Deux syndicats sonnent l’alarme sur des conditions d’enseignement «ridicules»

Selon des données préliminaires publiées par le ministère, plus de 2 % des élèves sont absents du réseau en raison de la COVID-19.
Jacques Nadeau Le Devoir Selon des données préliminaires publiées par le ministère, plus de 2 % des élèves sont absents du réseau en raison de la COVID-19.

Craignant de voir toujours plus de professeurs jeter la serviette, deux syndicats interpellent leurs supérieurs pour dénoncer des conditions d’enseignement « ridicules » qui « mènent tout droit à l’épuisement ».

Le capharnaüm de la gestion de la pandémie dans les écoles ne s’arrête pas à la ventilation déficiente. « Les professeurs ne se sentent tout simplement pas en sécurité, assure Catherine Beauvais-St-Pierre, présidente de l’Alliance des professeures et professeurs de Montréal. Dans les consignes sanitaires, on retrouve encore la distanciation comme étant un élément de sécurité. C’en est insultant. […] Qu’on nous dise que par exemple, quand un élève [infecté] revient après 5 jours [à la maison], il doit essayer pendant 5 jours de maintenir une distanciation, c’est un peu ridicule. »

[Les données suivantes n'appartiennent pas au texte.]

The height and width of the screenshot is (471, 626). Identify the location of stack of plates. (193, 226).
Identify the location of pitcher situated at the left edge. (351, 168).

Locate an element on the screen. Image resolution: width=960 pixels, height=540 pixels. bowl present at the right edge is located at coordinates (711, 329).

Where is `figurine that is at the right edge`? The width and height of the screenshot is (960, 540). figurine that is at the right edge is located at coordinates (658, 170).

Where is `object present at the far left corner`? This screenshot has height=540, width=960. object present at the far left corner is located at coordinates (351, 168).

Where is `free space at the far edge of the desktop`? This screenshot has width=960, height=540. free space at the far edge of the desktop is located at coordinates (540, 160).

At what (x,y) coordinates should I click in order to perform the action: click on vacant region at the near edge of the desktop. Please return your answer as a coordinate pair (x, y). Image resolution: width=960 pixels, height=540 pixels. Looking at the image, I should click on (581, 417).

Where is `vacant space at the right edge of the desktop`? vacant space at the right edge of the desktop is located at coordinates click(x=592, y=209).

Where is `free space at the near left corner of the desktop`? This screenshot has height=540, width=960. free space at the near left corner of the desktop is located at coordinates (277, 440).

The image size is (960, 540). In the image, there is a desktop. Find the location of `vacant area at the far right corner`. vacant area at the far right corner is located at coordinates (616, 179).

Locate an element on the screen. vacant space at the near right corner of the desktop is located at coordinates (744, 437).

Son syndicat qui représente près de 10 000 employés a fait parvenir mardi une lettre au ministre de l’Éducation, Jean-François Roberge. Dans celle-ci, les représentants syndicaux exigent notamment des banques « congés COVID » pour les enseignants malades et des masques N95 pour ceux qui en demandent. Ils souhaiteraient aussi que Québec revoie « à la baisse le pourcentage d’élèves absents qui engendre le basculement des groupes en enseignement virtuel ».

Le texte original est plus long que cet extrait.